Exercise objective: Rewrite the material below with every "pose" swapped for "camera" and nothing else changed, leaving the pictures out.

Data for processing:
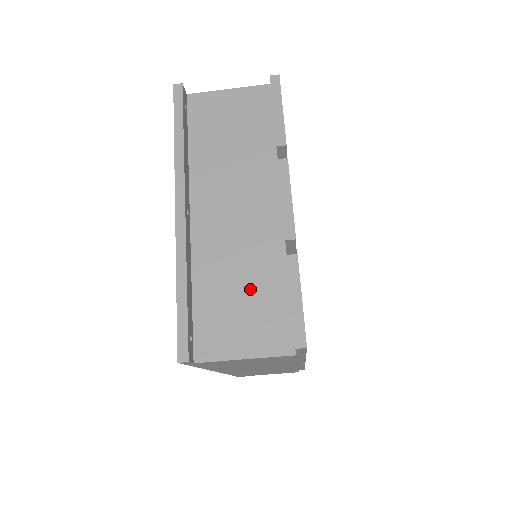
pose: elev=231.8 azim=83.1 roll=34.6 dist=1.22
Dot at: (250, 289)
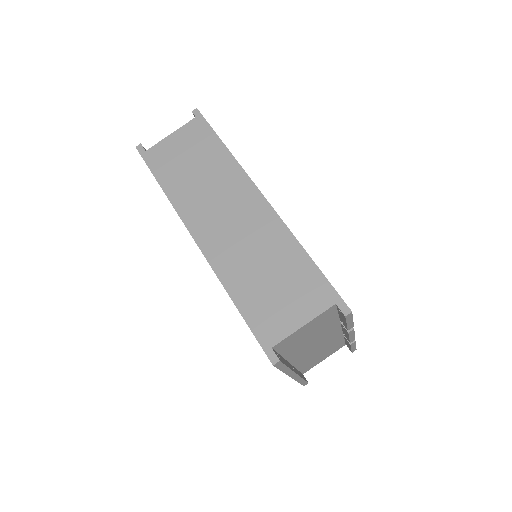
Dot at: occluded
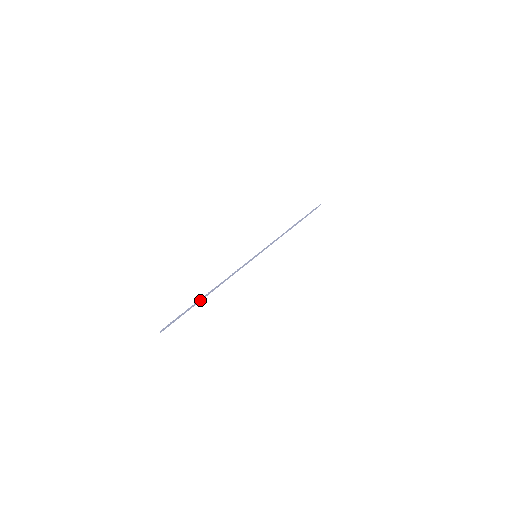
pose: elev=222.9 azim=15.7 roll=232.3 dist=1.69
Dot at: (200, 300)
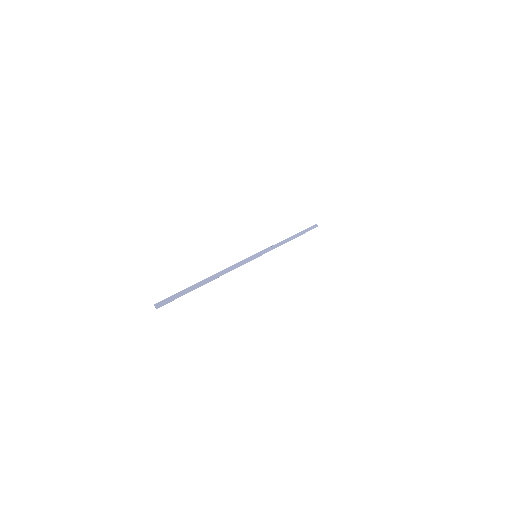
Dot at: (199, 286)
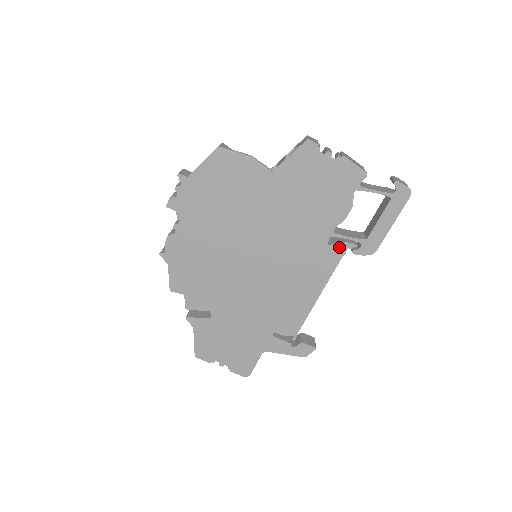
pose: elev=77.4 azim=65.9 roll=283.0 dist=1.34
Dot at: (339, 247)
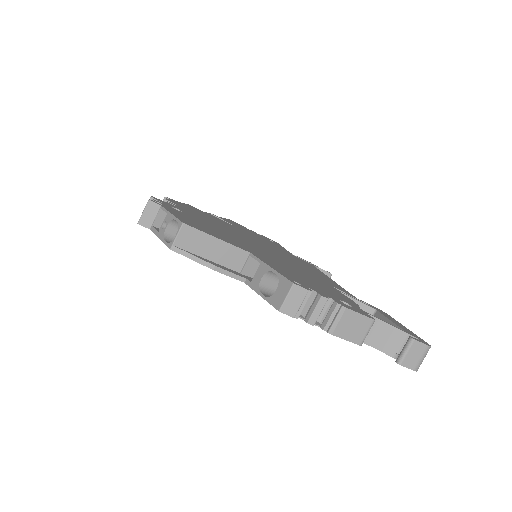
Dot at: occluded
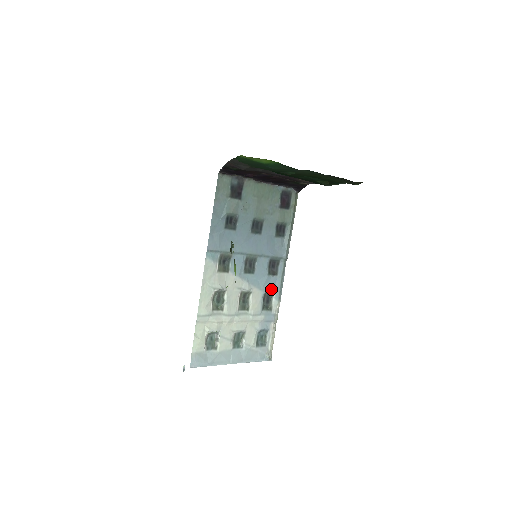
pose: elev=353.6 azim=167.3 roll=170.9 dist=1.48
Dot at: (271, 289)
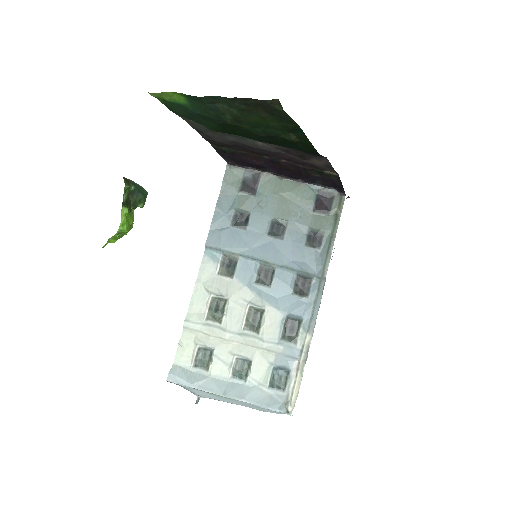
Dot at: (296, 314)
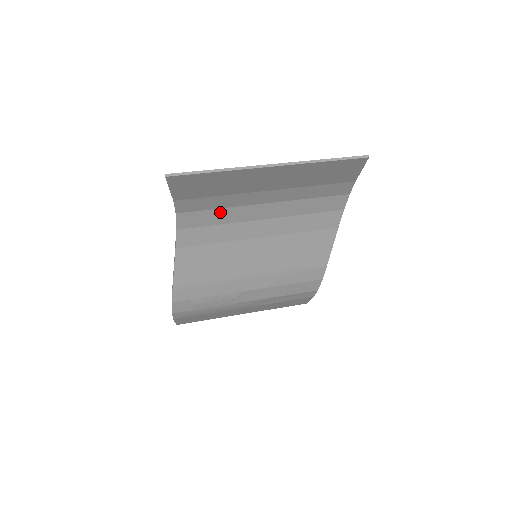
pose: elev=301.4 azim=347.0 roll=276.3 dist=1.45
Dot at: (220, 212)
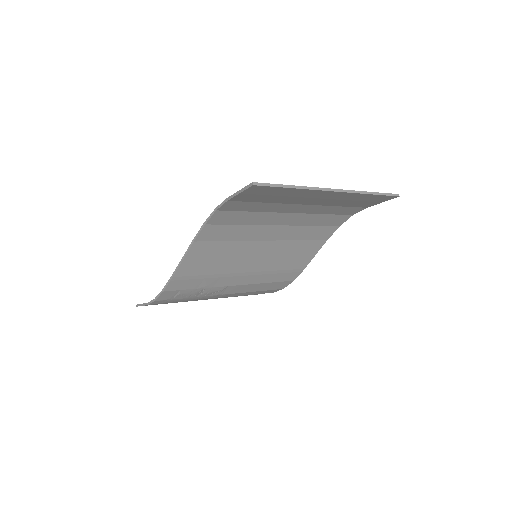
Dot at: (252, 214)
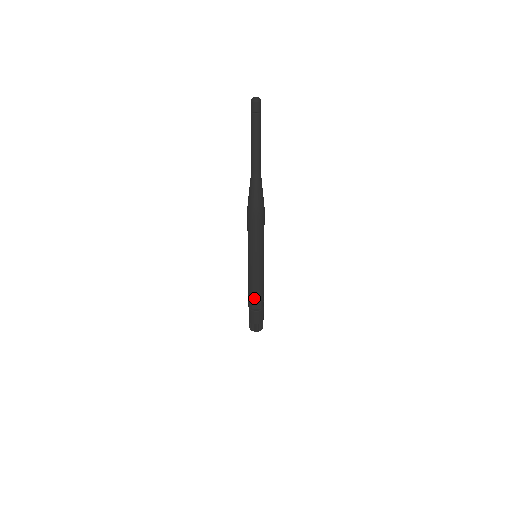
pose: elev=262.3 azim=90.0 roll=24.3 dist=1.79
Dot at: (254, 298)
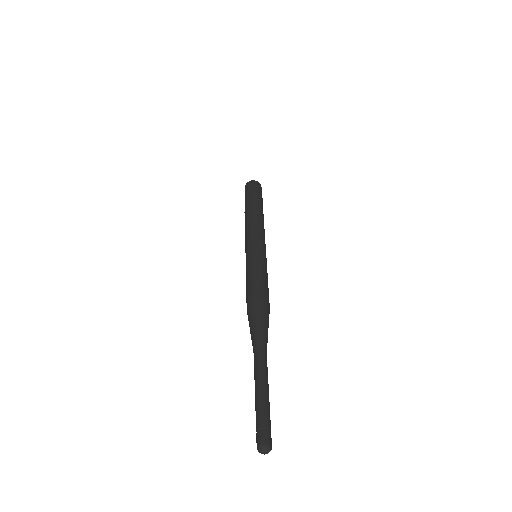
Dot at: occluded
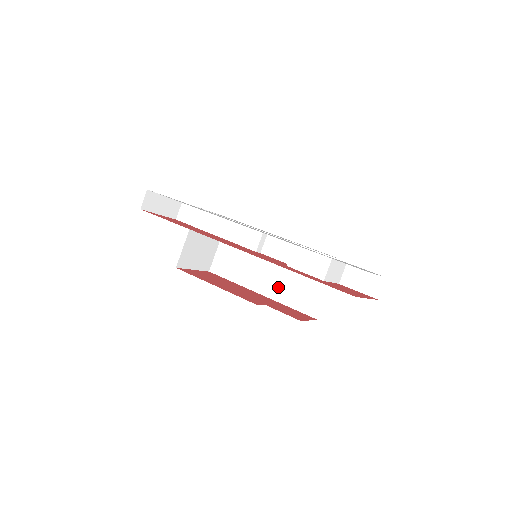
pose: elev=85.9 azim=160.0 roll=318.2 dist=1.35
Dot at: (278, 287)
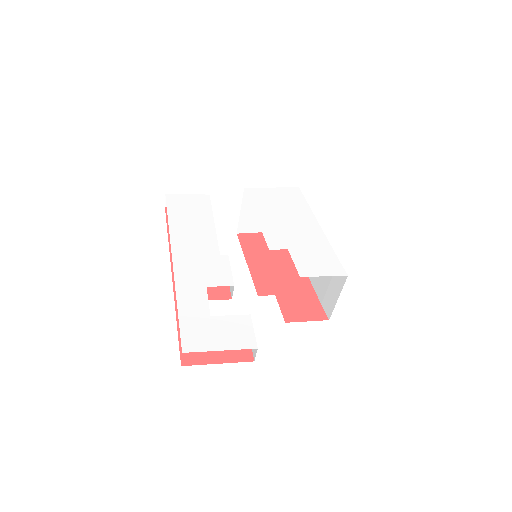
Dot at: occluded
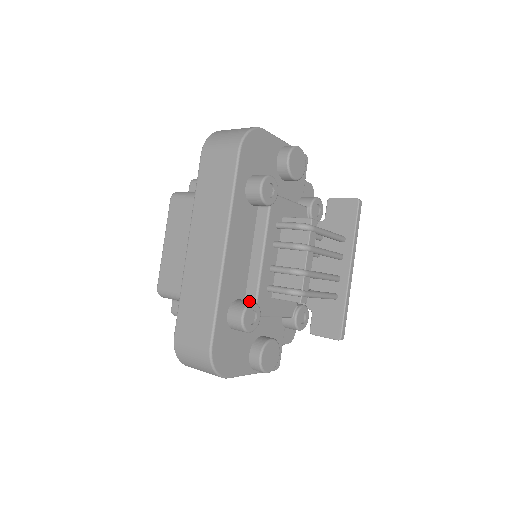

Result for this task:
camera: elev=231.8 azim=83.1 roll=34.6 dist=1.22
Dot at: (250, 289)
Dot at: occluded
camera: elev=222.9 azim=15.7 roll=232.3 dist=1.69
Dot at: (200, 300)
Dot at: (199, 286)
camera: elev=77.4 azim=65.9 roll=283.0 dist=1.34
Dot at: (339, 247)
Dot at: occluded
camera: elev=353.6 azim=167.3 roll=170.9 dist=1.48
Dot at: (271, 289)
Dot at: (296, 314)
camera: elev=301.4 azim=347.0 roll=276.3 dist=1.45
Dot at: (220, 212)
Dot at: (252, 214)
camera: elev=262.3 azim=90.0 roll=24.3 dist=1.79
Dot at: (254, 298)
Dot at: occluded
camera: elev=85.9 azim=160.0 roll=318.2 dist=1.35
Dot at: (278, 287)
Dot at: occluded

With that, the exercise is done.